RIP, Ted Turner.
Turner died at age 87 while surrounded by his family, according to Turner Enterprises, which oversees his vast businesses and investments. A cause was not released. He was diagnosed in 2018 with Lewy body dementia, a progressive neurological disorder.
A Southerner with outspoken wit, he earned the nicknames “Captain Outrageous” and “The Mouth of the South” during his youthful years.
“If only I had a little humility, I’d be perfect,” he once bragged.
Turner was a celebrity in his own right when he married actor Jane Fonda in 1991, just before being named Time magazine’s Man of the Year.
“He swept into my life, a gloriously handsome, deeply romantic, swashbuckling pirate and I’ve never been the same,” Fonda wrote Wednesday on Instagram.
Slowed late in life by his illness and long out of the television business, Turner concentrated on philanthropy — donating a stunning $1 billion to United Nations charities — and his more than 2 million acres (800,000 hectares) of property, including the nation’s largest bison herd.
After his father’s 1963 suicide, Turner took over the Turner Advertising company. In 1970, he bought an independent UHF station with a signal so weak it didn’t even cover Atlanta.
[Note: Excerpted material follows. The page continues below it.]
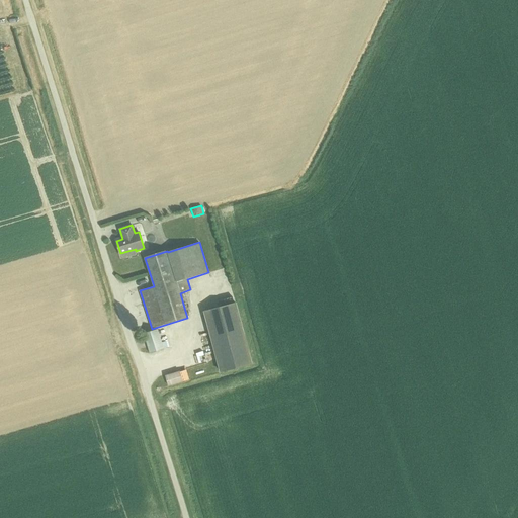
[(236,303),(204,313),(223,371),(254,361),(236,303)]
On Dec. 17, 1976, he began transmitting the station to cable systems across the country via satellite. It became TBS Superstation. “It was the start of something bigger than we ever imagined,” Turner said.
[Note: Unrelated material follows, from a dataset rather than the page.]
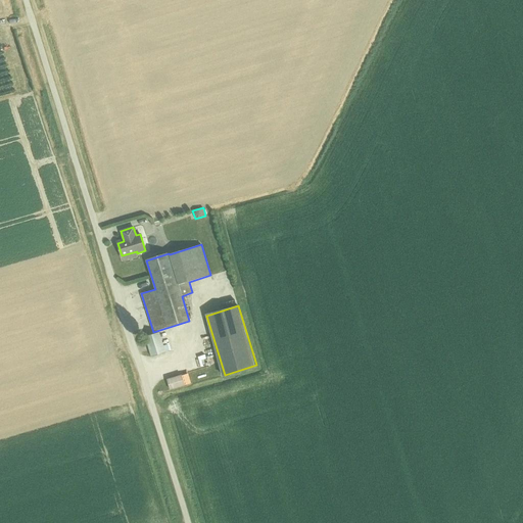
[(158,332),(144,336),(150,357),(164,352),(169,351),(167,344),(162,345),(158,332)]
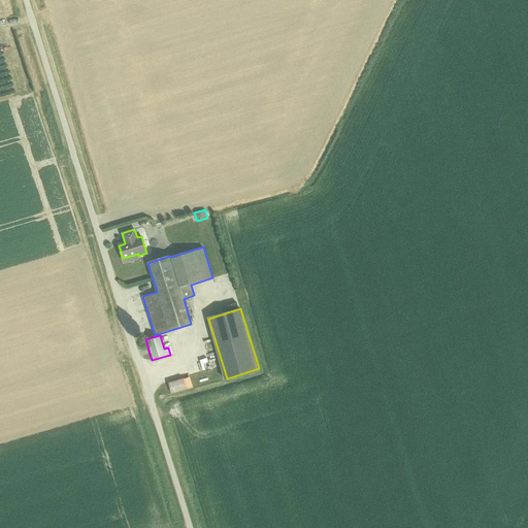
[(168,384),(171,394),(185,390),(182,380),(168,384)]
TBS’ collection of old movies and “The Andy Griffith Show” reruns was augmented by Turner’s acquisition of baseball’s Atlanta Braves, which slowly attracted fans across the nation and declared themselves “America’s team.”
Major League Baseball Commissioner Rob Manfred said Turner transformed how fans experience sports.
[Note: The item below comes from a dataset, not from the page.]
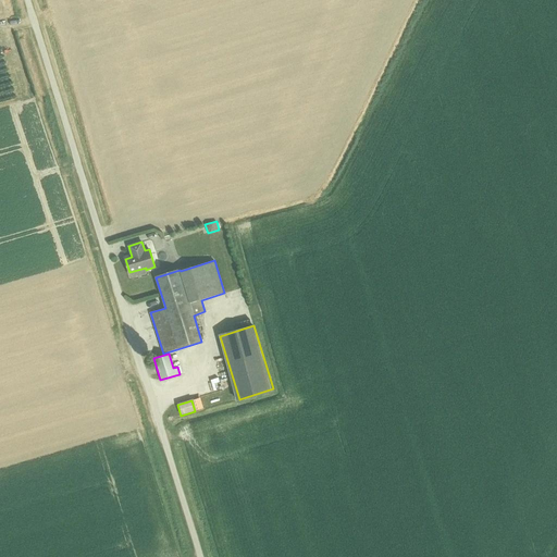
All buildings are outlined.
In the 1980s, Turner went deeply into debt to buy MGM, another move greeted with skepticism.
But the acquisition gave his company a huge library of vintage movies that eventually launched the TNT and Turner Classic Movies networks. His devotion to older movies earned Turner a star on the Hollywood Walk of Fame in 2004. He was also criticized for adding color to classic movies like “Casablanca,” which he said he did to appeal to a younger audience.
TBS also acquired the Hanna-Barbera animation library, which led to the Cartoon Network.
“He sees the obvious before most people do,” Bob Wright, former president and CEO of NBC, told The New Yorker in 2001. “We all look at the same picture, but Ted sees what you don’t see. And after he sees it, it becomes obvious to everybody.”
Asked to share the secret to his success, Turner said: “Early to bed, early to rise, work like hell and advertise.”
Of course, he also famously had a one-minute video prepped and readied to go on air at any time, if it meant that the world was about to end. It’s a band playing “Nearer, My God, to Thee”.
I’ve heard the funeral will likely be held at 7:05 pm, and in the case of rain, reruns of “The Andy Griffith Show” will air.

Thanks for the memories, Ted, and thanks for the years of free and reliable Braves Baseball. A life well lived.